### [Exercise objective]
Return, exactly and in full, the lines of the records below starting at the one with "(psnegative false)" and ending at the one with "(scaleselection 1)", and no other lines.

Electronics engineering source data

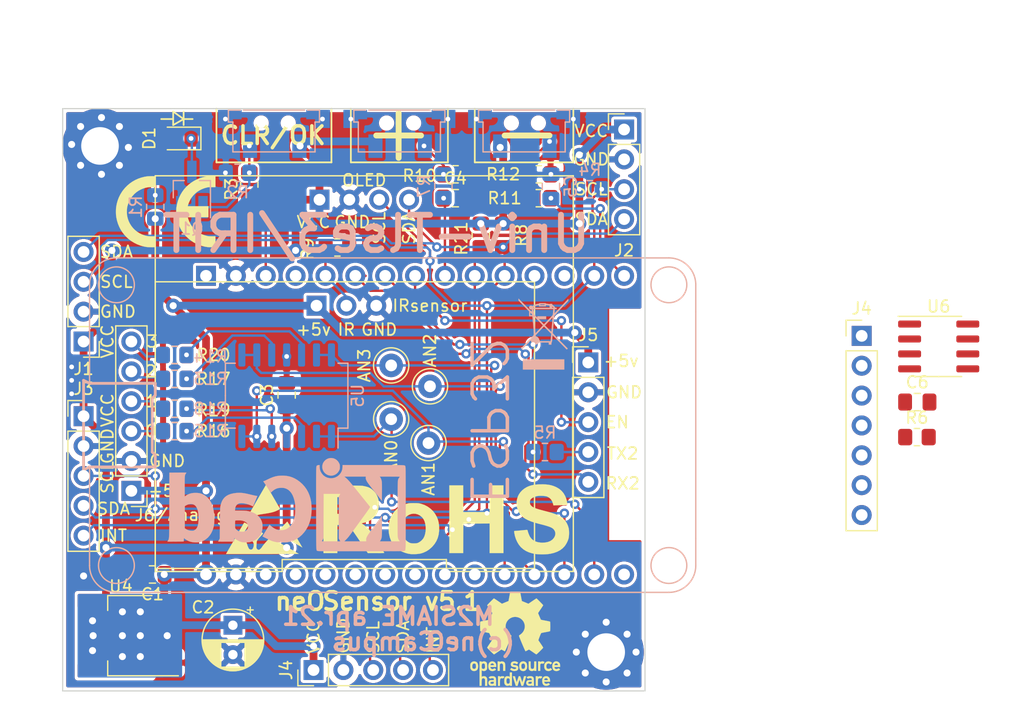
<source format=kicad_pcb>
(kicad_pcb (version 20221018) (generator pcbnew)

  (general
    (thickness 1.6)
  )

  (paper "A4")
  (layers
    (0 "F.Cu" signal)
    (31 "B.Cu" signal)
    (32 "B.Adhes" user "B.Adhesive")
    (33 "F.Adhes" user "F.Adhesive")
    (34 "B.Paste" user)
    (35 "F.Paste" user)
    (36 "B.SilkS" user "B.Silkscreen")
    (37 "F.SilkS" user "F.Silkscreen")
    (38 "B.Mask" user)
    (39 "F.Mask" user)
    (40 "Dwgs.User" user "User.Drawings")
    (41 "Cmts.User" user "User.Comments")
    (42 "Eco1.User" user "User.Eco1")
    (43 "Eco2.User" user "User.Eco2")
    (44 "Edge.Cuts" user)
    (45 "Margin" user)
    (46 "B.CrtYd" user "B.Courtyard")
    (47 "F.CrtYd" user "F.Courtyard")
    (48 "B.Fab" user)
    (49 "F.Fab" user)
  )

  (setup
    (pad_to_mask_clearance 0)
    (grid_origin 25.4 25.4)
    (pcbplotparams
      (layerselection 0x00010fc_ffffffff)
      (plot_on_all_layers_selection 0x0000000_00000000)
      (disableapertmacros false)
      (usegerberextensions false)
      (usegerberattributes true)
      (usegerberadvancedattributes true)
      (creategerberjobfile true)
      (dashed_line_dash_ratio 12.000000)
      (dashed_line_gap_ratio 3.000000)
      (svgprecision 4)
      (plotframeref false)
      (viasonmask false)
      (mode 1)
      (useauxorigin false)
      (hpglpennumber 1)
      (hpglpenspeed 20)
      (hpglpendiameter 15.000000)
      (dxfpolygonmode true)
      (dxfimperialunits true)
      (dxfusepcbnewfont true)
      (psnegative false)
      (psa4output false)
      (plotreference true)
      (plotvalue true)
      (plotinvisibletext false)
      (sketchpadsonfab false)
      (subtractmaskfromsilk false)
      (outputformat 1)
      (mirror false)
      (drillshape 1)
      (scaleselection 1)
      (outputdirectory "")
    )
  )

  (net 0 "")
  (net 1 "GND")
  (net 2 "+5V")
  (net 3 "+3V3")
  (net 4 "/SW2")
  (net 5 "/SW3")
  (net 6 "Net-(U3-EN)")
  (net 7 "/SDA")
  (net 8 "/SCL")
  (net 9 "/INT")
  (net 10 "/RX2")
  (net 11 "/TX2")
  (net 12 "/PM_EN")
  (net 13 "/ANA_0")
  (net 14 "/ANA_1")
  (net 15 "/ANA_2")
  (net 16 "/ANA_3")
  (net 17 "Net-(D1-A)")
  (net 18 "/LED")
  (net 19 "Net-(D1-K)")
  (net 20 "Net-(R10-Pad2)")
  (net 21 "/IR")
  (net 22 "Net-(R11-Pad1)")
  (net 23 "Net-(Q1-G)")
  (net 24 "Net-(U3-GPIO17)")
  (net 25 "Net-(U3-GPIO4)")
  (net 26 "Net-(U5C-+)")
  (net 27 "/ADC1_3")
  (net 28 "/ADC1_0")
  (net 29 "/ADC1_6")
  (net 30 "/ADC1_7")
  (net 31 "Net-(U5D-+)")
  (net 32 "Net-(U5A-+)")
  (net 33 "Net-(U5B-+)")
  (net 34 "unconnected-(U3-GPIO13-Pad28)")
  (net 35 "unconnected-(U3-GPIO12-Pad27)")
  (net 36 "unconnected-(U3-GPIO14-Pad26)")
  (net 37 "unconnected-(U3-GPIO27-Pad25)")
  (net 38 "unconnected-(U3-GPIO26-Pad24)")
  (net 39 "unconnected-(U3-GPIO25-Pad23)")
  (net 40 "unconnected-(U3-GPIO33-Pad22)")
  (net 41 "unconnected-(U3-GPIO32-Pad21)")
  (net 42 "unconnected-(U3-GPIO1-Pad13)")
  (net 43 "unconnected-(U3-GPIO3-Pad12)")
  (net 44 "unconnected-(U3-GPIO2-Pad4)")
  (net 45 "unconnected-(U3-3V3-Pad1)")
  (net 46 "unconnected-(U6-NC-Pad1)")
  (net 47 "unconnected-(U6-NC-Pad2)")
  (net 48 "unconnected-(U6-NC-Pad3)")
  (net 49 "unconnected-(U6-NC-Pad7)")

  (footprint "Capacitor_THT:CP_Radial_D5.0mm_P2.50mm" (layer "F.Cu") (at 39.878 69.342 -90))

  (footprint "Capacitor_SMD:C_0805_2012Metric_Pad1.18x1.45mm_HandSolder" (layer "F.Cu") (at 44.45 49.768 90))

  (footprint "LED_SMD:LED_0805_2012Metric_Pad1.15x1.40mm_HandSolder" (layer "F.Cu") (at 35.297 27.94 180))

  (footprint "Connector_PinHeader_2.54mm:PinHeader_1x04_P2.54mm_Vertical" (layer "F.Cu") (at 73.152 27.178))

  (footprint "Connector_PinHeader_2.54mm:PinHeader_1x05_P2.54mm_Vertical" (layer "F.Cu") (at 46.736 73.152 90))

  (footprint "Connector_PinHeader_2.54mm:PinHeader_1x05_P2.54mm_Vertical" (layer "F.Cu") (at 70.104 46.99))

  (footprint "Resistor_SMD:R_0805_2012Metric_Pad1.20x1.40mm_HandSolder" (layer "F.Cu") (at 41.275 31.861 90))

  (footprint "Resistor_SMD:R_0805_2012Metric_Pad1.20x1.40mm_HandSolder" (layer "F.Cu") (at 62.865 36.179 90))

  (footprint "Resistor_SMD:R_0805_2012Metric_Pad1.20x1.40mm_HandSolder" (layer "F.Cu") (at 48.768 37.211 180))

  (footprint "Resistor_SMD:R_0805_2012Metric_Pad1.20x1.40mm_HandSolder" (layer "F.Cu") (at 58.817 30.988 180))

  (footprint "Resistor_SMD:R_0805_2012Metric_Pad1.20x1.40mm_HandSolder" (layer "F.Cu") (at 65.897 33.02))

  (footprint "Resistor_SMD:R_0805_2012Metric_Pad1.20x1.40mm_HandSolder" (layer "F.Cu") (at 65.897 30.988 180))

  (footprint "Resistor_SMD:R_0805_2012Metric_Pad1.20x1.40mm_HandSolder" (layer "F.Cu") (at 34.941 52.832))

  (footprint "Resistor_SMD:R_0805_2012Metric_Pad1.20x1.40mm_HandSolder" (layer "F.Cu") (at 34.941 48.387))

  (footprint "Resistor_SMD:R_0805_2012Metric_Pad1.20x1.40mm_HandSolder" (layer "F.Cu") (at 34.941 50.927))

  (footprint "Resistor_SMD:R_0805_2012Metric_Pad1.20x1.40mm_HandSolder" (layer "F.Cu") (at 34.925 46.355))

  (footprint "Resistor_SMD:R_0805_2012Metric_Pad1.20x1.40mm_HandSolder" (layer "F.Cu") (at 60.96 36.179 90))

  (footprint "TestPoint:TestPoint_Loop_D2.50mm_Drill1.0mm" (layer "F.Cu") (at 56.515 53.848))

  (footprint "TestPoint:TestPoint_Loop_D2.50mm_Drill1.0mm" (layer "F.Cu") (at 53.34 51.816))

  (footprint "TestPoint:TestPoint_Loop_D2.50mm_Drill1.0mm" (layer "F.Cu") (at 56.642 49.022))

  (footprint "TestPoint:TestPoint_Loop_D2.50mm_Drill1.0mm" (layer "F.Cu") (at 53.34 47.244))

  (footprint "neosensor_addon:PIR_HC-SR01" (layer "F.Cu") (at 49.53 52.324))

  (footprint "neosensor_addon:OLED1.3_I2C" (layer "F.Cu") (at 51.054 48.006))

  (footprint "Package_TO_SOT_SMD:SOT-223-3_TabPin2" (layer "F.Cu") (at 31.14 70.231 180))

  (footprint "MountingHole:MountingHole_3.2mm_M3_Pad" (layer "F.Cu") (at 71.628 71.628))

  (footprint "MountingHole:MountingHole_3.2mm_M3_Pad" (layer "F.Cu") (at 28.575 28.575))

  (footprint "Connector_PinHeader_2.54mm:PinHeader_1x05_P2.54mm_Vertical" (layer "F.Cu") (at 27.178 51.562))

  (footprint "Connector_PinHeader_2.54mm:PinHeader_1x06_P2.54mm_Vertical" (layer "F.Cu") (at 31.242 57.912 180))

  (footprint "Capacitor_SMD:C_0805_2012Metric_Pad1.18x1.45mm_HandSolder" (layer "F.Cu") (at 33.036 65.024 180))

  (footprint "Connector_PinHeader_2.54mm:PinHeader_1x04_P2.54mm_Vertical" (layer "F.Cu") (at 27.178 45.212 180))

  (footprint "Capacitor_SMD:C_0805_2012Metric_Pad1.18x1.45mm_HandSolder" (layer "F.Cu") (at 58.801 33.02))

  (footprint "Symbol:OSHW-Logo_7.5x8mm_SilkScreen" (layer "F.Cu") (at 63.881 70.485))

  (footprint "Symbol:CE-Logo_8.5x6mm_SilkScreen" (layer "F.Cu") (at 34.163 34.163))

  (footprint "Symbol:RoHS-Logo_6mm_SilkScreen" (layer "F.Cu") (at 58.039 60.325))

  (footprint "Symbol:ESD-Logo_6.6x6mm_SilkScreen" (layer "F.Cu")
    (tstamp 00000000-0000-0000-0000-000060680919)
    (at 42.545 60.325)
    (descr "Electrostatic discharge Logo")
    (tags "Logo ESD")
    (attr exclude_from_pos_files exclude_from_bom)
    (fp_text reference "REF**" (at 0 0) (layer "F.SilkS") hide
        (effects (font (size 1 1) (thickness 0.15)))
      (tstamp c121902c-30ef-48d7-b890-451d32f630a9)
    )
    (fp_text value "ESD-Logo_6.6x6mm_SilkScreen" (at 0.75 0) (layer "F.Fab") hide
        (effects (font (size 1 1) (thickness 0.15)))
      (tstamp 697d1849-a1bd-4166-ae9d-83b05ec13233)
    )
    (fp_poly
      (pts
        (xy 1.987528 0.234619)
        (xy 1.998908 0.253693)
        (xy 2.024488 0.297421)
        (xy 2.063002 0.363619)
        (xy 2.113186 0.450102)
        (xy 2.173775 0.554685)
        (xy 2.243503 0.675183)
        (xy 2.321107 0.809412)
        (xy 2.40532 0.955187)
        (xy 2.494879 1.110323)
        (xy 2.586998 1.27)
        (xy 2.681076 1.433117)
        (xy 2.771402 1.589709)
        (xy 2.856665 1.737506)
        (xy 2.935557 1.87424)
        (xy 3.006769 1.997642)
        (xy 3.068991 2.105444)
        (xy 3.120913 2.195377)
        (xy 3.161228 2.265173)
        (xy 3.188624 2.312564)
        (xy 3.201507 2.
... [633573 chars truncated]
</source>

### [Response to this task]
      (psnegative false)
      (psa4output false)
      (plotreference true)
      (plotvalue true)
      (plotinvisibletext false)
      (sketchpadsonfab false)
      (subtractmaskfromsilk false)
      (outputformat 1)
      (mirror false)
      (drillshape 1)
      (scaleselection 1)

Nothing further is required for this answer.